There was a pause. I hated the way the laughter had gone from Jenny's voice. 'So what did you say?'
'That I'd let them know. I wanted to talk to you first.'
'Why? We both know you've already made up your mind.'
I didn't want this to develop into an argument. I glanced at the cab driver again.
'Look, Jenny . . .'
'You mean you haven't?'
'That's what I thought,' she said.
'Jenny . . .'
'I've got to go. I'll be late for work.'
There was a click as she hung up. I sighed. The day wasn't getting off to a good start. So call her back and say you'll turn it down. My finger poised over the phone.
'Don't worry, pal. My wife's always giving me a hard time too,' the taxi driver said over his shoulder. 'She'll get over it, eh?'
I made a non-committal comment. In the distance I could see a plane taking off from the airport. The driver indicated for the turn as I keyed in the number. It was answered on the first ring.
'How do I get there?' I asked Wallace.
I SPEND MOST of my working day with the dead. The long dead, sometimes. I'm a forensic anthropologist. It's a field of expertise, and a fact of life, that most people prefer not to confront until they have to. For a while I was one of them. When my wife and daughter were killed in a car crash, working in a field that reminded me every day of what I'd lost was too painful. So I became a GP, a doctor of medicine tending to the living rather than the dead.
But then events occurred that forced me to take up my original vocation once again.

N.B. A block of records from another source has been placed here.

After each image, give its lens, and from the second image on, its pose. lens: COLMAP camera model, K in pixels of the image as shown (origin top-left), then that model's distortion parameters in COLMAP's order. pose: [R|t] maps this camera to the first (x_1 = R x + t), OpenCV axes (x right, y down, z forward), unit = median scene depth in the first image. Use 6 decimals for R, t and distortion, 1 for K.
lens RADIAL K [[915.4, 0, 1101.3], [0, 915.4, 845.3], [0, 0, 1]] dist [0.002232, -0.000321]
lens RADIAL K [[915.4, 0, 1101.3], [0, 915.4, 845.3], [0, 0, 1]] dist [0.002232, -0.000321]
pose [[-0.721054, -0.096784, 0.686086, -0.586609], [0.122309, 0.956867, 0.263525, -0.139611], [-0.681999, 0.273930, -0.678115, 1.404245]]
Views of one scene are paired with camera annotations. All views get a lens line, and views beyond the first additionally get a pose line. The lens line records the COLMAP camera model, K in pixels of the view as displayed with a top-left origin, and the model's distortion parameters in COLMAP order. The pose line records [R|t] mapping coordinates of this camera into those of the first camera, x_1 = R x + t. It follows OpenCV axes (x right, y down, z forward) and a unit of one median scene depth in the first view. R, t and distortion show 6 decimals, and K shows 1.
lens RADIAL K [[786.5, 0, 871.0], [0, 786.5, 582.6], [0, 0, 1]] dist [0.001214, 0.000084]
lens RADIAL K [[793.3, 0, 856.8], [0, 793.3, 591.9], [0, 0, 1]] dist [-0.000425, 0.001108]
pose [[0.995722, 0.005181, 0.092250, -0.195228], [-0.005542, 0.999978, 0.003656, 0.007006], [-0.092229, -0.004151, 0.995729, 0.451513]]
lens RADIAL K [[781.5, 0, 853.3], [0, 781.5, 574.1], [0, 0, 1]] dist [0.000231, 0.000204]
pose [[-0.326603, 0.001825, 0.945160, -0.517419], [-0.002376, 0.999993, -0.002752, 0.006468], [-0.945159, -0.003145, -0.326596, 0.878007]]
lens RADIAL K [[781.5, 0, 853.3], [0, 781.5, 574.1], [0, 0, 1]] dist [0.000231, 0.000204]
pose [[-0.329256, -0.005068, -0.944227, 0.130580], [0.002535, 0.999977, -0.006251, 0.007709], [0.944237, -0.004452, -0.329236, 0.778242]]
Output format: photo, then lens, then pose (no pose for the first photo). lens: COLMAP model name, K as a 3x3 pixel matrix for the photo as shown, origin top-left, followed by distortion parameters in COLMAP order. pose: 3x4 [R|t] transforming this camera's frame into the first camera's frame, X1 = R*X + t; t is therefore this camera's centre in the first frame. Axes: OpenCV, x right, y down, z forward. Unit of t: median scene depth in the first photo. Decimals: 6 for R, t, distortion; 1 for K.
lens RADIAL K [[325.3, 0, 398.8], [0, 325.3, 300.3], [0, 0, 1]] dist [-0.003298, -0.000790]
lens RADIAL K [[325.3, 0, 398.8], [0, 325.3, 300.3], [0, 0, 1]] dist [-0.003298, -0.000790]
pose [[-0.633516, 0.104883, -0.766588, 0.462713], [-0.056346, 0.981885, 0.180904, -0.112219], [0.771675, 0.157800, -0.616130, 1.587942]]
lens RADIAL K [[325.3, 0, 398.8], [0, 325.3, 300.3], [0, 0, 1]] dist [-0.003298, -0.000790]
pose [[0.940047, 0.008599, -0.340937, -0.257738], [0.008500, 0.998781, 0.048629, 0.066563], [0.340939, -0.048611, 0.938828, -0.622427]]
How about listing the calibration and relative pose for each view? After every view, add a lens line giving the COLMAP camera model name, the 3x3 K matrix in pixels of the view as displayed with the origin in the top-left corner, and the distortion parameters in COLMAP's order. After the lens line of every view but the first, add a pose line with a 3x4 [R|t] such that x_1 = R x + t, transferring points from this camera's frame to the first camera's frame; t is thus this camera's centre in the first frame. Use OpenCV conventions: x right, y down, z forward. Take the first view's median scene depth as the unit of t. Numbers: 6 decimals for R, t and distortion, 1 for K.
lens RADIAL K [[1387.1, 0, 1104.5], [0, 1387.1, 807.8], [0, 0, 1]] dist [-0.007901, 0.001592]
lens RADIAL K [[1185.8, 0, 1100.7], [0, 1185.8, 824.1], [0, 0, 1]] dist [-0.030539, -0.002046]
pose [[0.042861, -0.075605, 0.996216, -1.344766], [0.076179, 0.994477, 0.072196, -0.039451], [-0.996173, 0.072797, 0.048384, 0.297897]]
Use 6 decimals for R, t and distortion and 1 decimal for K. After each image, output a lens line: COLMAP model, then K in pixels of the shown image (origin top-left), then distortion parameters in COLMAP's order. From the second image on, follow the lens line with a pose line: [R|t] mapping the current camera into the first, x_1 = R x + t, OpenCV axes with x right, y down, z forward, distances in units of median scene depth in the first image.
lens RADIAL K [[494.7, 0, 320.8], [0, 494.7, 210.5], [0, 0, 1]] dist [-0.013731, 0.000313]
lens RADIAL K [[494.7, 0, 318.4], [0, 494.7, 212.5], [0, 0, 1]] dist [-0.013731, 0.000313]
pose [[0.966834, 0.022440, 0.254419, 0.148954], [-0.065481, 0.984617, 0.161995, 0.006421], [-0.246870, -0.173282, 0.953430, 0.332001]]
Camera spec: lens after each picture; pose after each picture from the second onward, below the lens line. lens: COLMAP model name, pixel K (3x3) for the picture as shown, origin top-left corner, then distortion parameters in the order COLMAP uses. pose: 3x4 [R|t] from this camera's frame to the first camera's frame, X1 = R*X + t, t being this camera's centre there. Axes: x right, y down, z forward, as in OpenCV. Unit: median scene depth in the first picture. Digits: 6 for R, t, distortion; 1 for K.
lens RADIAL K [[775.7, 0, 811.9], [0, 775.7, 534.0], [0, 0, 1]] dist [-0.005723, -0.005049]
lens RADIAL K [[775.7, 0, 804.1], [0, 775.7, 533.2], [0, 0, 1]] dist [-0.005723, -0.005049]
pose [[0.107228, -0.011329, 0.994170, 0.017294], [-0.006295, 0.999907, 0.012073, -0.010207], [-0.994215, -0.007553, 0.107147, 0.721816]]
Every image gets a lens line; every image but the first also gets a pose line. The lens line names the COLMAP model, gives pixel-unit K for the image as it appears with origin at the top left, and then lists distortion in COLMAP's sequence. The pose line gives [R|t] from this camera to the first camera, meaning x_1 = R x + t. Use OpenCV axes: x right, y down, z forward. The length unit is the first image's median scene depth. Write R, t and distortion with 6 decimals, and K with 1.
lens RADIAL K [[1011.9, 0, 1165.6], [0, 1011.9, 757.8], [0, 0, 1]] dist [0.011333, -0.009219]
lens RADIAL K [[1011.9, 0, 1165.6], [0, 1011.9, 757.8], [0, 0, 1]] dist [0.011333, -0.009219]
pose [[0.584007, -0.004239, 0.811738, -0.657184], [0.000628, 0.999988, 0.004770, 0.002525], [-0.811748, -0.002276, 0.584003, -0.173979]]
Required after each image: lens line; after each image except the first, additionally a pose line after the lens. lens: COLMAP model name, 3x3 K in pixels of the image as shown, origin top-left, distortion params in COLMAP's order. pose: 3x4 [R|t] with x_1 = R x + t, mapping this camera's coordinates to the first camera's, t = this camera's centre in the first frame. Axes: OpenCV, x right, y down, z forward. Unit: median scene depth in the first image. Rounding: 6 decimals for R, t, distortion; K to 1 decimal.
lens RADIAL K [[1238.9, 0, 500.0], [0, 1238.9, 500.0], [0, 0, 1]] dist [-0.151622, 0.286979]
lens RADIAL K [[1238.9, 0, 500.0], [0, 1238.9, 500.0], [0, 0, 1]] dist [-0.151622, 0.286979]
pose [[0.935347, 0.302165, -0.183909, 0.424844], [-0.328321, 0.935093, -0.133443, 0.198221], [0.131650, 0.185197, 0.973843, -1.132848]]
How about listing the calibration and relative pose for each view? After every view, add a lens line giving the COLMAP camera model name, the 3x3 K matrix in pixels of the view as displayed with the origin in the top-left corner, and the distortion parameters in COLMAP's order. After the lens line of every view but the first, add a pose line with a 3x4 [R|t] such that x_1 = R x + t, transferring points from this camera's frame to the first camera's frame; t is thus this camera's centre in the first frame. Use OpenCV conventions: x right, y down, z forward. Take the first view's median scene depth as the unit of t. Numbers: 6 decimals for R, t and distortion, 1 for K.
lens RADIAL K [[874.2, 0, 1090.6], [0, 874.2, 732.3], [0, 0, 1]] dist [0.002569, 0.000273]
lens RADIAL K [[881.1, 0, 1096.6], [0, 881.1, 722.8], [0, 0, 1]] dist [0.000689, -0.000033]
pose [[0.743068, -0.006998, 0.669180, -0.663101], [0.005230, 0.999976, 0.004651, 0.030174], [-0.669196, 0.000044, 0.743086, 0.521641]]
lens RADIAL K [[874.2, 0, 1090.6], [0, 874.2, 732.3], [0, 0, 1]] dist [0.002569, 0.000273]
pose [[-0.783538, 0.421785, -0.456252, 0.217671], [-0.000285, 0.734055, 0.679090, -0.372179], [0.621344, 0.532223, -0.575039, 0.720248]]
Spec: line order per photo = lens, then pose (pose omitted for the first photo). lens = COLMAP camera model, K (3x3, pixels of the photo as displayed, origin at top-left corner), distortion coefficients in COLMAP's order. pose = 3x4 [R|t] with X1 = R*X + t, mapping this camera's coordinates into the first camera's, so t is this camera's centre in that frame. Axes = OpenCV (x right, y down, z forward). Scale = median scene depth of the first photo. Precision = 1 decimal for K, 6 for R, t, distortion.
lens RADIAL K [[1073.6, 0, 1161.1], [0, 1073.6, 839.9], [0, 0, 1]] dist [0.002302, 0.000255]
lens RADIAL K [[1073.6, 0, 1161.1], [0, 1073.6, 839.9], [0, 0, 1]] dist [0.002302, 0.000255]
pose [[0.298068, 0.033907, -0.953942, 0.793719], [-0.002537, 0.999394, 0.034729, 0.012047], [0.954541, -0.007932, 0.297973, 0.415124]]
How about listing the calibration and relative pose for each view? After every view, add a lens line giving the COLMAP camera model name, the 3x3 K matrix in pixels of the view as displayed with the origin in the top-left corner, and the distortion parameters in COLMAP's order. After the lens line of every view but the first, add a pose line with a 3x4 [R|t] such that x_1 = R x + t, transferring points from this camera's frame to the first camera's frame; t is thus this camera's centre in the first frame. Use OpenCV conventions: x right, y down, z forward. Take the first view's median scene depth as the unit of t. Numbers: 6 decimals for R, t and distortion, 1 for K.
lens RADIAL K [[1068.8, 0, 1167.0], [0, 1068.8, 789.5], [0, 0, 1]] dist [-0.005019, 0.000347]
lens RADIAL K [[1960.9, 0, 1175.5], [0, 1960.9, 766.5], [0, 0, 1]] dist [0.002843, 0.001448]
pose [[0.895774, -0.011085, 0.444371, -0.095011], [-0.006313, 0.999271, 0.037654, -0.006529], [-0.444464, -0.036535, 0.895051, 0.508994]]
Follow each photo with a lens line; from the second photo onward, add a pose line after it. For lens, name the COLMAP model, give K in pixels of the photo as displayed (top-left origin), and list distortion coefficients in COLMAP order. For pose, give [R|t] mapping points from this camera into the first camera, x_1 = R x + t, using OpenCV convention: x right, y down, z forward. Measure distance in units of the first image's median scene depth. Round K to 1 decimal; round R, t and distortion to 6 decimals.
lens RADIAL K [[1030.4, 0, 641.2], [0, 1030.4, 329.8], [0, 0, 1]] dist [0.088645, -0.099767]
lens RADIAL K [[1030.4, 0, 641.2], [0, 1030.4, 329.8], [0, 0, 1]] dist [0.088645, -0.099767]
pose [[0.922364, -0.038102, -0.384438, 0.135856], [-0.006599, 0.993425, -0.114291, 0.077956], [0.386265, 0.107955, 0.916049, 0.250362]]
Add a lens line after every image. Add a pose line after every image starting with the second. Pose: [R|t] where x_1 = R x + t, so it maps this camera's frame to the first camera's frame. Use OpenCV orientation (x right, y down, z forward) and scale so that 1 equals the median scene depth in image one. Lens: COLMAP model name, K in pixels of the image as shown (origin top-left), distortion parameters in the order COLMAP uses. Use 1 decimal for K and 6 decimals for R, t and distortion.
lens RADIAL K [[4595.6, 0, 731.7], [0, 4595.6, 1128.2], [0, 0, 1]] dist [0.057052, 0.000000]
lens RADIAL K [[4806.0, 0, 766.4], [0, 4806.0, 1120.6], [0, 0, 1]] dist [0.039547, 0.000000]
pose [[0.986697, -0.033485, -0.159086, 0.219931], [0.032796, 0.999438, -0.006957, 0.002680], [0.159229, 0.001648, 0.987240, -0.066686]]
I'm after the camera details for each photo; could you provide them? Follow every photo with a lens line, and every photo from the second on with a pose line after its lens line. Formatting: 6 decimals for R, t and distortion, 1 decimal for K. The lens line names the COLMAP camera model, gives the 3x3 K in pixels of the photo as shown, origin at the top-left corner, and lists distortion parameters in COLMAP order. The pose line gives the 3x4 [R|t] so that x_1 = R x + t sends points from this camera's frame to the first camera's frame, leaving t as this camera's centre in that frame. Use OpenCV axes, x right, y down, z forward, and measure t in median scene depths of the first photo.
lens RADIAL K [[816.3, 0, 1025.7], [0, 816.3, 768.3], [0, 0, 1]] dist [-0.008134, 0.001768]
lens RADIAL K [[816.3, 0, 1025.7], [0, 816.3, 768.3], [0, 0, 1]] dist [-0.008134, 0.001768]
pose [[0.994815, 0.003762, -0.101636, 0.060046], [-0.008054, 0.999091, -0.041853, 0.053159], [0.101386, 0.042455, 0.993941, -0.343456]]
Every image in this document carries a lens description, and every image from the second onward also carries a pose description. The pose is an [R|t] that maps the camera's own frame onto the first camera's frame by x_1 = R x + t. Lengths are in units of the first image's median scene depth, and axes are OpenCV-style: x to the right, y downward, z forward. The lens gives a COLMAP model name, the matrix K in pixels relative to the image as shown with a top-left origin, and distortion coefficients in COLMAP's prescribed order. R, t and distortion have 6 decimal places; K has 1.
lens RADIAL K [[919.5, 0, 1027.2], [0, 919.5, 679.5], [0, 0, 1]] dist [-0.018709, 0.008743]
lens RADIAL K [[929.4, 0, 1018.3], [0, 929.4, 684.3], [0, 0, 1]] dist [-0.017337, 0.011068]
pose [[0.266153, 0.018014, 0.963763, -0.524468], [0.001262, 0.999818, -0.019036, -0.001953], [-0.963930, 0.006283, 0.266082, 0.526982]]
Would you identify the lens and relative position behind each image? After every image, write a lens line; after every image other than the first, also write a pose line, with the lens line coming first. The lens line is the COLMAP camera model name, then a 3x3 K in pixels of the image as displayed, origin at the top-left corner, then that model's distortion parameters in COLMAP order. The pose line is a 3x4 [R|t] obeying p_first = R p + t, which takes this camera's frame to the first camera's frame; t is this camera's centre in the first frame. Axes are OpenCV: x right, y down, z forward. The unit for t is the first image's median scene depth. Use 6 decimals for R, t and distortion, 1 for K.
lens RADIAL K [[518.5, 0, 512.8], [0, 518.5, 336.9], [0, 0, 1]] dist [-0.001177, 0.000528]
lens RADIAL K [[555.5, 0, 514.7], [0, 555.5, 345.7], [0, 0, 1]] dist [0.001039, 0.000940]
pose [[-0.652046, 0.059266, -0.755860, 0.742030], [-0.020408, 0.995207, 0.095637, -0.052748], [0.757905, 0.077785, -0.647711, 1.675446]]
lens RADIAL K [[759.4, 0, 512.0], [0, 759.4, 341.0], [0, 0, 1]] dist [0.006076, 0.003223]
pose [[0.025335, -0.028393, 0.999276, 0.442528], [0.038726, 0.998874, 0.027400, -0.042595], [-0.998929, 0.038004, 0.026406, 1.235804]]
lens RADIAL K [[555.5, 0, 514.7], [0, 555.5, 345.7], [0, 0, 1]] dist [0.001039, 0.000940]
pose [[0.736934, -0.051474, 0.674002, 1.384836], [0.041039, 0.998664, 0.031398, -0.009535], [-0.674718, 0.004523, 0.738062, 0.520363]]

My calling, you might say. Part pathology, part archaeology, what I do goes beyond either. Because even after human biology has broken down, when what was once a life is reduced to corruption, decay and old, dry bones, the dead can still bear witness. They can still tell a story, if only you know how to interpret it. That's what I do.
Coax the dead to tell their story.
Wallace had obviously anticipated that I wouldn't turn him down. A seat had already been booked for me on a flight to Lewis, the main island in the Outer Hebrides. The flight was delayed by almost an hour because of bad weather, so I sat in the departure lounge, trying not to watch as the London flight I should have been on was called, closed, and finally disappeared from the board.
It was a bumpy ride, whose only redeeming feature was that it was short. The day was half gone by the time I caught a taxi from the airport to the ferry terminal at Stornoway, a dour working town still largely dependent on the fishing industry. The dock where I was dropped off was misty and cold, pungent with the usual harbour fug of diesel and fish. I'd been expecting to board one of the big car ferries that belched smoke into the rainy sky above the grey harbour, but the boat I found myself standing before looked more like a small fishing vessel than anything meant to carry passengers. Only the distinctive presence of a police Range Rover taking up most of the deck told me I was at the right place.